Aktuelle Daten der Innenverwaltung zeigen eine deutliche Zunahme bei politisch motivierter Kriminalität. Grüne sehen den Senat in der Verantwortung.

Überall Nahost-Konflikt – auch auf der diesjährigen Revolutionären 1. Mai-Demonstration Foto: Imago/Michael Handelmann

Berlin taz | Berlin erlebt nach Angaben der Senatsinnenverwaltung einen massiven Anstieg von Straftaten mit politischem Hintergrund. So wurden im 1. Halbjahr 2024 im Rahmen des „Kriminalpolizeilichen Meldedienstes in Fällen politisch motivierter Kriminalität“ insgesamt 2.956 Fälle erfasst, rund 900 oder über 40 Prozent mehr als im selben Zeitraum des Vorjahres. Das geht aus einer Antwort des Senats auf eine parlamentarische Anfrage des Grünen-Abgeordneten Ario Mirzaie hervor, die der taz vorab vorliegt.
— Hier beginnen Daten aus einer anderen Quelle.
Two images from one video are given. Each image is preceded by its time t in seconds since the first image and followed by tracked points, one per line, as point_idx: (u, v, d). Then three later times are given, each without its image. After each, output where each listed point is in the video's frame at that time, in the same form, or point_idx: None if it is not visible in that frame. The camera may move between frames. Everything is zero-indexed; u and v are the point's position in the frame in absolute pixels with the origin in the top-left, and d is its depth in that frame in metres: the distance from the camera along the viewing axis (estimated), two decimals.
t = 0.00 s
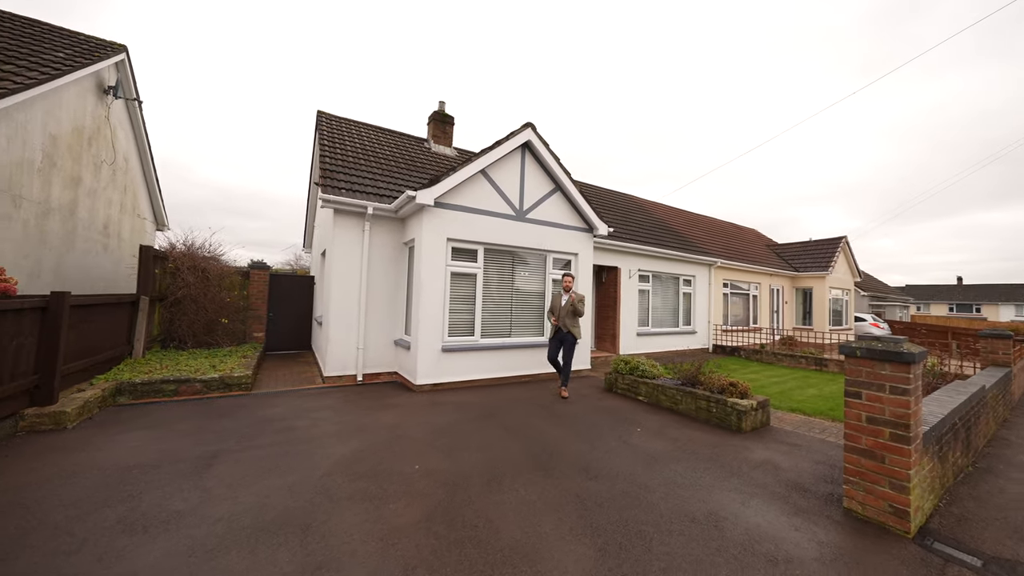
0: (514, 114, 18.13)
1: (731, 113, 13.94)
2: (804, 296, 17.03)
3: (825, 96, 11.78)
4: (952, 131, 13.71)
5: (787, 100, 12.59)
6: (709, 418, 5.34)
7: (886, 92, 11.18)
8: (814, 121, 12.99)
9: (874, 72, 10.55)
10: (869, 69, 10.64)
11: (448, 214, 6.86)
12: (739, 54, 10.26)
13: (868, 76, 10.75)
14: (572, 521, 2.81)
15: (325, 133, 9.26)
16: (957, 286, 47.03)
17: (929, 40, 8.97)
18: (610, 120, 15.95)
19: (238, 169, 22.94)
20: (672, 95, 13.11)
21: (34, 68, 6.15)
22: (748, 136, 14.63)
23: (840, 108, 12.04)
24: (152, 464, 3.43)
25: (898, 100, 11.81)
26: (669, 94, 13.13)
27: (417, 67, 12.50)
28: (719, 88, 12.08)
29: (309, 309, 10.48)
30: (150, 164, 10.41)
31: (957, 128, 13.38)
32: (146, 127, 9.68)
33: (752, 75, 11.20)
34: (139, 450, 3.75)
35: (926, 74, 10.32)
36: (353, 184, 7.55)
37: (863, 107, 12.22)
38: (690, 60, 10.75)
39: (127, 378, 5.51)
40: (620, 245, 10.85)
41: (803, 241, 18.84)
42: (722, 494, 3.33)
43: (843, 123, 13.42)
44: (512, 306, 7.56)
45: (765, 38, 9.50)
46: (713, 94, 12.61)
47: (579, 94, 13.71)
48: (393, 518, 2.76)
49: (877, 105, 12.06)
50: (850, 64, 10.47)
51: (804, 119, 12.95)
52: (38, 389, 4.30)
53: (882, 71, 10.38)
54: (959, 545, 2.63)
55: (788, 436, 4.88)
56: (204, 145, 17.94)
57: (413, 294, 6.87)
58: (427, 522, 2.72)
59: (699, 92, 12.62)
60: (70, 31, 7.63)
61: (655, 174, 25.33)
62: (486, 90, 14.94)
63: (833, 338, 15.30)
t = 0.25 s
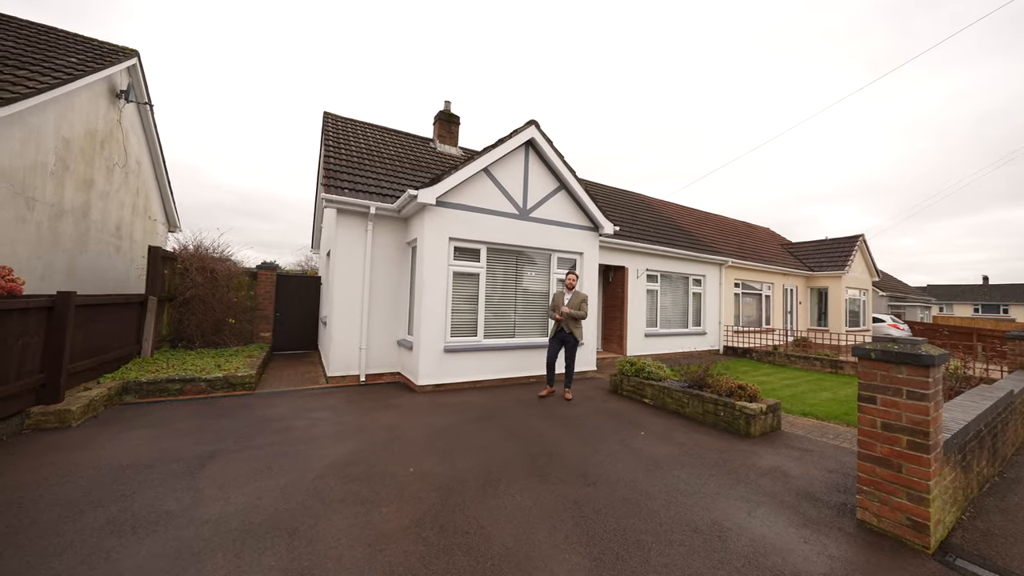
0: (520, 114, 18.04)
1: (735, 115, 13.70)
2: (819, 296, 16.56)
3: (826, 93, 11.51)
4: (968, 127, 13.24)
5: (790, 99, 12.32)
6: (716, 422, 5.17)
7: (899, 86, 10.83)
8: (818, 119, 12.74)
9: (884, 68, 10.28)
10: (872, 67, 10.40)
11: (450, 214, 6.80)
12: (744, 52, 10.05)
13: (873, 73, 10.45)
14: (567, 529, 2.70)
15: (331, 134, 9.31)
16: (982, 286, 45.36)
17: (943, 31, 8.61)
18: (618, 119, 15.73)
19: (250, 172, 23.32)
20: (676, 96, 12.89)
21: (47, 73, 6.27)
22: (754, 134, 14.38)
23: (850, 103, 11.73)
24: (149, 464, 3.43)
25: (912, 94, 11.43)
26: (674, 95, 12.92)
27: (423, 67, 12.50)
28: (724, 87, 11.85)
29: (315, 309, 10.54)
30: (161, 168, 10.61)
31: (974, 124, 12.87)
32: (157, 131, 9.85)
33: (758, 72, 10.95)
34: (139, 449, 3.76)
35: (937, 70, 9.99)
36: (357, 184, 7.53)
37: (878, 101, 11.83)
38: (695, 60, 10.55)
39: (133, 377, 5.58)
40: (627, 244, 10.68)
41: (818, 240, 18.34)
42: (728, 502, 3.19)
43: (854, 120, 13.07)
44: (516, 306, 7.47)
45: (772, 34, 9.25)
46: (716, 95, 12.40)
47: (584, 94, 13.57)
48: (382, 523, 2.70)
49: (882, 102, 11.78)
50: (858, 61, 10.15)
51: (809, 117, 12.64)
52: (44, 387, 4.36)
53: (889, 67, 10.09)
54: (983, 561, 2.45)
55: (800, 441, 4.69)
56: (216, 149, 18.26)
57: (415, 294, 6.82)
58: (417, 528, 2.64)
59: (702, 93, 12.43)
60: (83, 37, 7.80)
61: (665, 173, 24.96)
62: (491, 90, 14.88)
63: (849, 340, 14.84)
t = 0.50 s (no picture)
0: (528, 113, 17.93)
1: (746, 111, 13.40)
2: (835, 296, 16.08)
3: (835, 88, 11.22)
4: (991, 121, 12.73)
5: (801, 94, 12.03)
6: (724, 426, 5.00)
7: (917, 78, 10.46)
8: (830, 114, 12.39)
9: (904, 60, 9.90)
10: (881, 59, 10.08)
11: (452, 213, 6.75)
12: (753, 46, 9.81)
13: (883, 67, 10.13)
14: (561, 536, 2.61)
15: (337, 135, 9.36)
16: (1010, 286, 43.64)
17: (960, 19, 8.24)
18: (626, 117, 15.53)
19: (263, 174, 23.71)
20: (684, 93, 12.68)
21: (60, 78, 6.42)
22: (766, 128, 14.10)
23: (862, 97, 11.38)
24: (147, 463, 3.44)
25: (929, 87, 11.03)
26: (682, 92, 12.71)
27: (429, 67, 12.50)
28: (733, 83, 11.62)
29: (322, 309, 10.60)
30: (174, 170, 10.81)
31: (998, 118, 12.35)
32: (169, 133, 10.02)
33: (768, 65, 10.70)
34: (139, 449, 3.78)
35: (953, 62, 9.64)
36: (360, 184, 7.54)
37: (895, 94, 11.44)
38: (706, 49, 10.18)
39: (140, 376, 5.66)
40: (634, 243, 10.51)
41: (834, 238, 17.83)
42: (732, 511, 3.05)
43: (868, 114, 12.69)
44: (520, 307, 7.39)
45: (781, 26, 9.00)
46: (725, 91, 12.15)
47: (591, 92, 13.43)
48: (372, 527, 2.64)
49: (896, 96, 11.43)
50: (869, 55, 9.84)
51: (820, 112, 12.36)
52: (51, 386, 4.44)
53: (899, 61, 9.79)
54: None
55: (811, 447, 4.50)
56: (229, 152, 18.60)
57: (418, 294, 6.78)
58: (406, 533, 2.58)
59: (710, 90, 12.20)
60: (97, 43, 7.98)
61: (676, 171, 24.57)
62: (498, 89, 14.83)
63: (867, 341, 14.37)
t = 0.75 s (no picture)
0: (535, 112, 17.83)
1: (757, 107, 13.07)
2: (852, 296, 15.61)
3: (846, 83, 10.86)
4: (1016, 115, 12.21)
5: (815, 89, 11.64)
6: (732, 430, 4.84)
7: (936, 70, 10.06)
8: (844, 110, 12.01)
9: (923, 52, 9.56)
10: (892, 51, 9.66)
11: (455, 212, 6.70)
12: (763, 40, 9.54)
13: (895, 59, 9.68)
14: (555, 544, 2.52)
15: (343, 136, 9.42)
16: None
17: (979, 7, 7.89)
18: (635, 115, 15.30)
19: (275, 177, 24.08)
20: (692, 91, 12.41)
21: (72, 83, 6.56)
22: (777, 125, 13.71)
23: (877, 91, 11.02)
24: (145, 462, 3.46)
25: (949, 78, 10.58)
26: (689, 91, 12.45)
27: (435, 67, 12.51)
28: (742, 79, 11.33)
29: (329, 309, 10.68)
30: (185, 173, 11.01)
31: None
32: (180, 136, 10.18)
33: (780, 59, 10.39)
34: (140, 447, 3.82)
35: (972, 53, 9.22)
36: (364, 184, 7.53)
37: (914, 87, 11.02)
38: (714, 49, 9.96)
39: (148, 375, 5.75)
40: (642, 242, 10.35)
41: (851, 237, 17.33)
42: (738, 520, 2.92)
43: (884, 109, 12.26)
44: (523, 307, 7.31)
45: (792, 19, 8.73)
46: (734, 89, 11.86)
47: (598, 90, 13.26)
48: (362, 530, 2.59)
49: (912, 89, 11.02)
50: (886, 48, 9.51)
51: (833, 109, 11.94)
52: (60, 384, 4.52)
53: (913, 53, 9.39)
54: None
55: (824, 453, 4.32)
56: (241, 155, 18.92)
57: (421, 294, 6.76)
58: (397, 538, 2.52)
59: (720, 88, 11.89)
60: (109, 48, 8.15)
61: (686, 169, 24.17)
62: (504, 89, 14.75)
63: (886, 342, 13.90)
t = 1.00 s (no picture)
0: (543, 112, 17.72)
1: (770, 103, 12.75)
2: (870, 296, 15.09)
3: (854, 81, 10.57)
4: None
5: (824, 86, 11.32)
6: (740, 435, 4.68)
7: (960, 61, 9.68)
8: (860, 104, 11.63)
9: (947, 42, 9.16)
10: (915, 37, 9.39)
11: (458, 211, 6.65)
12: (775, 34, 9.30)
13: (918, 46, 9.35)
14: (550, 553, 2.43)
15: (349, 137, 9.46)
16: None
17: None
18: (644, 112, 15.07)
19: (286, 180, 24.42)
20: (700, 88, 12.18)
21: (88, 88, 6.72)
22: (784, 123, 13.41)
23: (897, 84, 10.62)
24: (145, 460, 3.47)
25: (973, 69, 10.16)
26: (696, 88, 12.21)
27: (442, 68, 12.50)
28: (753, 74, 11.06)
29: (336, 309, 10.75)
30: (197, 176, 11.20)
31: None
32: (191, 139, 10.36)
33: (793, 51, 10.11)
34: (142, 445, 3.84)
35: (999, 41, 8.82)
36: (368, 184, 7.53)
37: (936, 78, 10.59)
38: (725, 43, 9.72)
39: (155, 373, 5.83)
40: (650, 241, 10.16)
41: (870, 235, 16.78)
42: (743, 529, 2.79)
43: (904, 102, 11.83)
44: (527, 307, 7.22)
45: (807, 10, 8.45)
46: (745, 84, 11.60)
47: (607, 88, 13.06)
48: (352, 533, 2.54)
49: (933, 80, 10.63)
50: (907, 39, 9.15)
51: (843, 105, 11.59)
52: (68, 381, 4.60)
53: (939, 38, 9.00)
54: None
55: (838, 460, 4.14)
56: (253, 158, 19.24)
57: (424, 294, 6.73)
58: (387, 542, 2.46)
59: (732, 83, 11.61)
60: (123, 54, 8.34)
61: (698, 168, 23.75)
62: (511, 88, 14.69)
63: (907, 344, 13.40)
Mit Besorgnis registriere er dabei das gestiegene Fallaufkommen in den Phänomenbereichen „religiöser Fundamentalismus“ und „ausländische Ideologien“, sagt Mirzaie zur taz. Regelrecht explodiert ist demnach die Zahl der Straftaten im Bereich „ausländische Ideologien“. Wurden in der Eingangsstatistik der Polizei im 1. Halbjahr 2023 rund 200 Taten registriert, hat sich deren Zahl auf etwa 1.200 Fälle versechsfacht. Darunter finden sich 240 Gewaltdelikte, nach gerade einmal 14 in den ersten sechs Monaten des Vorjahres.

Bei der Kriminalität aus dem islamistischen Milieu spielen Gewalttaten zwar so gut wie keine Rolle. Trotzdem verzeichnet die Statistik auch hier einen deutlichen Sprung um 250 Prozent auf 140 Straftaten, fast die Hälfte davon Sachbeschädigungen.

Die Gründe für den Anstieg in beiden Bereichen sind nicht schwer herzuleiten. Auch wenn es mit Blick auf die diffuse Palästina-Bewegung in Berlin eine gewisse Unschärfe bei der Zuordnung der Taten zu geben scheint: Die Entwicklungen im Nahen Osten seit dem Terrorangriff der islamistischen Hamas auf Israel am 7. Oktober vergangenen Jahres schlagen auch in Berlin voll durch.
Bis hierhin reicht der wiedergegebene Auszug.